If the records below hold pictures, omit them, and print exactly the lines from the first line through the line containing "## Basic Information", inclusive.

Records from a data collection
******
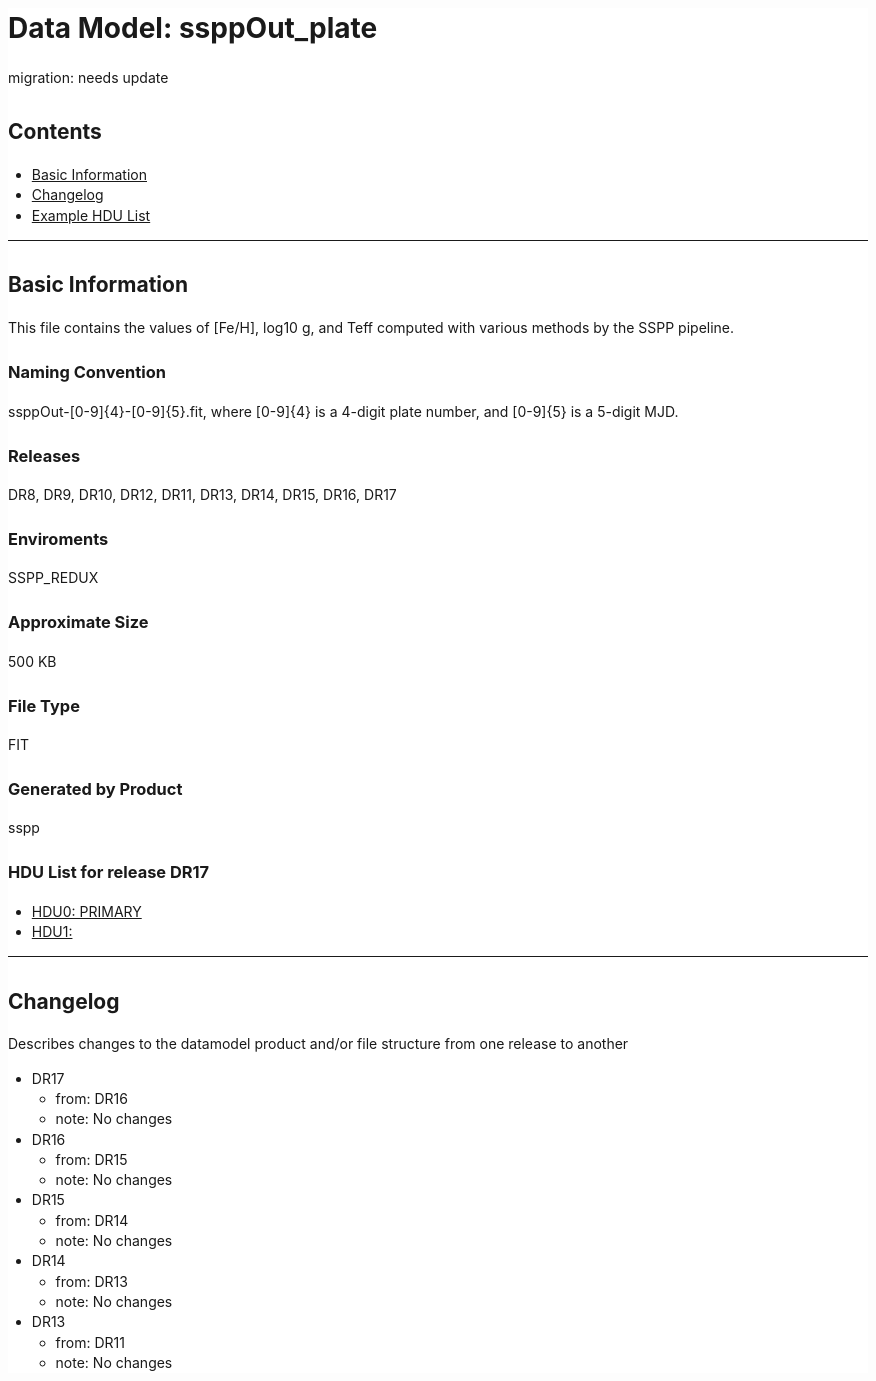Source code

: # Data Model: ssppOut_plate


migration: needs update


## Contents
- [Basic Information](#basic-information)
- [Changelog](#changelog)
- [Example HDU List](#example-hdu-list)


---

## Basic Information
This file contains the values of [Fe/H], log10 g, and Teff computed with various methods by the SSPP pipeline.

### Naming Convention
ssppOut-[0-9]{4}-[0-9]{5}\.fit, where [0-9]{4} is a 4-digit plate number, and [0-9]{5} is a 5-digit MJD.

### Releases
DR8, DR9, DR10, DR12, DR11, DR13, DR14, DR15, DR16, DR17

### Enviroments
SSPP_REDUX

### Approximate Size
500 KB

### File Type
FIT

### Generated by Product
sspp

### HDU List for release DR17
  - [HDU0: PRIMARY](#hdu0-primary)
  - [HDU1: ](#hdu1-)


---

## Changelog
Describes changes to the datamodel product and/or file structure from one release to another
 - DR17
   - from: DR16
   - note: No changes
 - DR16
   - from: DR15
   - note: No changes
 - DR15
   - from: DR14
   - note: No changes
 - DR14
   - from: DR13
   - note: No changes
 - DR13
   - from: DR11
   - note: No changes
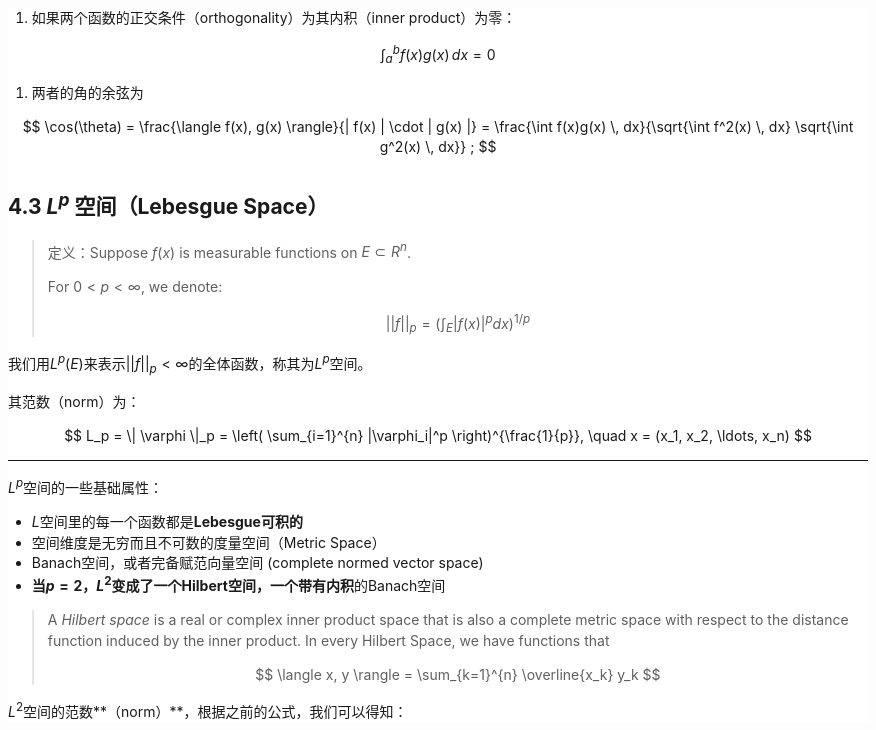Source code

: 1. 如果两个函数的正交条件（orthogonality）为其内积（inner product）为零：

$$
\int_{a}^{b} f(x) g(x) \, dx = 0
$$

1. 两者的角的余弦为

$$
\cos(\theta) = \frac{\langle f(x), g(x) \rangle}{| f(x) | \cdot | g(x) |} = \frac{\int f(x)g(x) \, dx}{\sqrt{\int f^2(x) \, dx} \sqrt{\int g^2(x) \, dx}} ;
$$

</aside>

## 4.3 $L^p$ 空间（**Lebesgue Space**）

> 定义：Suppose $f(x)$ is measurable functions on $E\subset R^n$.
> 
> 
> For $0<p<\infty$, we denote:
> 
> $$
> ||f||_p=(\int_E|f(x)|^pdx)^{1/p}
> $$
> 

我们用$L^p(E)$来表示$||f||_p<\infty$的全体函数，称其为$L^p$空间。

其范数（norm）为：

$$
L_p = \| \varphi \|_p = \left( \sum_{i=1}^{n} |\varphi_i|^p \right)^{\frac{1}{p}}, \quad x = (x_1, x_2, \ldots, x_n)
$$

***

$L^p$空间的一些基础属性：

- $L$空间里的每一个函数都是**Lebesgue可积的**
- 空间维度是无穷而且不可数的度量空间（Metric Space）
- Banach空间，或者完备赋范向量空间 (complete normed vector space)
- **当$p=2$，$L^2$变成了一个Hilbert空间，**一个带有**内积**的Banach空间

> A *Hilbert space* is a real or complex inner product space that is also a complete metric space with respect to the distance function induced by the inner product. In every Hilbert Space, we have functions that
> 
> 
> $$
> \langle x, y \rangle = \sum_{k=1}^{n} \overline{x_k} y_k
> $$
> 

$L^2$空间的范数**（norm）**，根据之前的公式，我们可以得知：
******
RESULT OF THE EXERCISE →
Source code

: # Data Model: ssppOut_plate


migration: needs update


## Contents
- [Basic Information](#basic-information)
- [Changelog](#changelog)
- [Example HDU List](#example-hdu-list)


---

## Basic Information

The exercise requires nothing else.